In an otherwise unremarkable review of three mysteries, Ron Rosenbaum notes that, while he loved David Foster Wallace's "cruise ship tour de force," [sic, I note, self-righteously] he was "infinitely" dissappointed in Infinite Jest.

We share in common a great love of Wallace's nonfiction. Everything and More was an excellent book, marrying great literature, math, and history into a unique work. I read it on a foggy weekend-away vacation while the inlaws watched the kids and my wife and I hung out in a hotel in Half Moon Bay, and I remember both the vacation and book as being extremely pleasant.

Infinite Jest was the first item of his I read, and it was a great joy to me to go back and read his nonfiction, after, and see him develop his voice. Perhaps, also, I have a personal connection with the novel - my late step brother was a near-tennis pro who got so involved in drugs and alcohol that they ended his life. It was hard not to see family and friends (and myself) in many of the characters, and the unfolding of the story was masterful. Wallace had as throw-away side plots devices that most authors would base a whole novel on, and Infinite Jest has to rank for me as one of the most satisfying, frustrating, funniest and unpredictable books I've ever read.
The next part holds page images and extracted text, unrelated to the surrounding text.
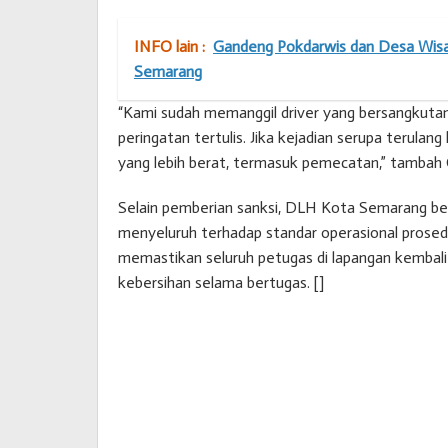
INFO lain :
Gandeng Pokdarwis dan Desa Wisa
Semarang
“Kami sudah memanggil driver yang bersangkutan
peringatan tertulis. Jika kejadian serupa terula
yang lebih berat, termasuk pemecatan,” tambah 
Selain pemberian sanksi, DLH Kota Semarang be
menyeluruh terhadap standar operasional prosed
memastikan seluruh petugas di lapangan kemba
kebersihan selama bertugas. []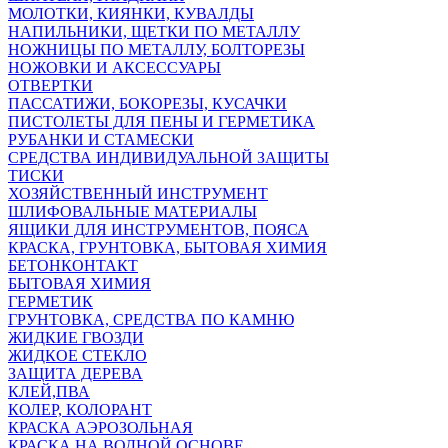
МОЛОТКИ, КИЯНКИ, КУВАЛДЫ
НАПИЛЬНИКИ, ЩЕТКИ ПО МЕТАЛЛУ
НОЖНИЦЫ ПО МЕТАЛЛУ, БОЛТОРЕЗЫ
НОЖОВКИ И АКСЕССУАРЫ
ОТВЕРТКИ
ПАССАТИЖИ, БОКОРЕЗЫ, КУСАЧКИ
ПИСТОЛЕТЫ ДЛЯ ПЕНЫ И ГЕРМЕТИКА
РУБАНКИ И СТАМЕСКИ
СРЕДСТВА ИНДИВИДУАЛЬНОЙ ЗАЩИТЫ
ТИСКИ
ХОЗЯЙСТВЕННЫЙ ИНСТРУМЕНТ
ШЛИФОВАЛЬНЫЕ МАТЕРИАЛЫ
ЯЩИКИ ДЛЯ ИНСТРУМЕНТОВ, ПОЯСА
КРАСКА, ГРУНТОВКА, БЫТОВАЯ ХИМИЯ
БЕТОНКОНТАКТ
БЫТОВАЯ ХИМИЯ
ГЕРМЕТИК
ГРУНТОВКА, СРЕДСТВА ПО КАМНЮ
ЖИДКИЕ ГВОЗДИ
ЖИДКОЕ СТЕКЛО
ЗАЩИТА ДЕРЕВА
КЛЕЙ,ПВА
КОЛЕР, КОЛОРАНТ
КРАСКА АЭРОЗОЛЬНАЯ
КРАСКА НА ВОДНОЙ ОСНОВЕ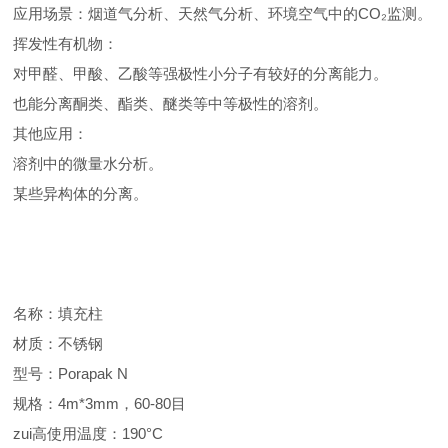
应用场景：烟道气分析、天然气分析、环境空气中的CO₂监测。
挥发性有机物：
对甲醛、甲酸、乙酸等强极性小分子有较好的分离能力。
也能分离酮类、酯类、醚类等中等极性的溶剂。
其他应用：
溶剂中的微量水分析。
某些异构体的分离。
名称：填充柱
材质：不锈钢
型号：Porapak N
规格：4m*3mm，60-80目
zui高使用温度：190°C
His essays, in general, I found to be slightly less than his final (I presume) novel. While they were enjoyable, I think they had a certain easy elitism to them. "Ticket to the Fair," in which he attends the Illinois State Fair, is funny, but has many cheap laughs at the expense of uncultured flyover-state denizens.

Far and away the worst example of these, though, is "A Supposedly Fun Thing I'll Never Do Again," the aforementioned tour de force about taking a cruise. In this, a boorish Wallace takes a cruise on the Zenith. He decides beforehand to take no companions, eschews shore leave, and packs a tuxedo t-shirt for formal night. Surprisingly, he finds cruises to boring.
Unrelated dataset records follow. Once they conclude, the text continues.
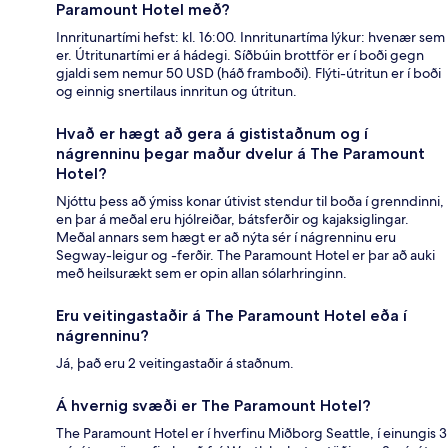
Paramount Hotel með?
Innritunartími hefst: kl. 16:00. Innritunartíma lýkur: hvenær sem
er. Útritunartími er á hádegi. Síðbúin brottför er í boði gegn
gjaldi sem nemur 50 USD (háð framboði). Flýti-útritun er í boði
og einnig snertilaus innritun og útritun.
Hvað er hægt að gera á gististaðnum og í
nágrenninu þegar maður dvelur á The Paramount
Hotel?
Njóttu þess að ýmiss konar útivist stendur til boða í grenndinni,
en þar á meðal eru hjólreiðar, bátsferðir og kajaksiglingar.
Meðal annars sem hægt er að nýta sér í nágrenninu eru
Segway-leigur og -ferðir. The Paramount Hotel er þar að auki
með heilsurækt sem er opin allan sólarhringinn.
Eru veitingastaðir á The Paramount Hotel eða í
nágrenninu?
Já, það eru 2 veitingastaðir á staðnum.
Á hvernig svæði er The Paramount Hotel?
The Paramount Hotel er í hverfinu Miðborg Seattle, í einungis 3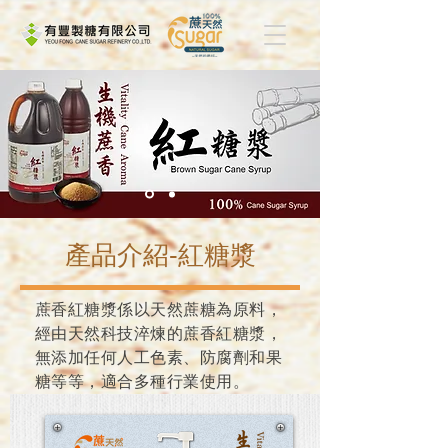
​產品介紹-紅糖漿
蔗香紅糖漿係以天然蔗糖為原料，
經由天然科技淬煉的蔗香紅糖漿，
無添加任何人工色素、防腐劑和果
糖等等，適合多種行業使用。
I am of course, obligated to note that I'm not much for cruises themselves, either. My wife and I took one to Alaska some years ago, and we had a lot of fun - but mostly by avoiding the cruise ship itself as much as possible, and spending the time we were aboard reading and watching Alaskan scenery pass by our cabin's balcony. Making fun of cruise ships as being uncultured is like...well, making fun of state fairs. Anyone can do it. I suppose I can understand complaining that Infinite Jest is full of "derivative, post-Pynchon, oh-so-tiring tricks." I just can't understand the same pen celebrating an essay that rechristens the Zenith the sophomorically obvious Nadir.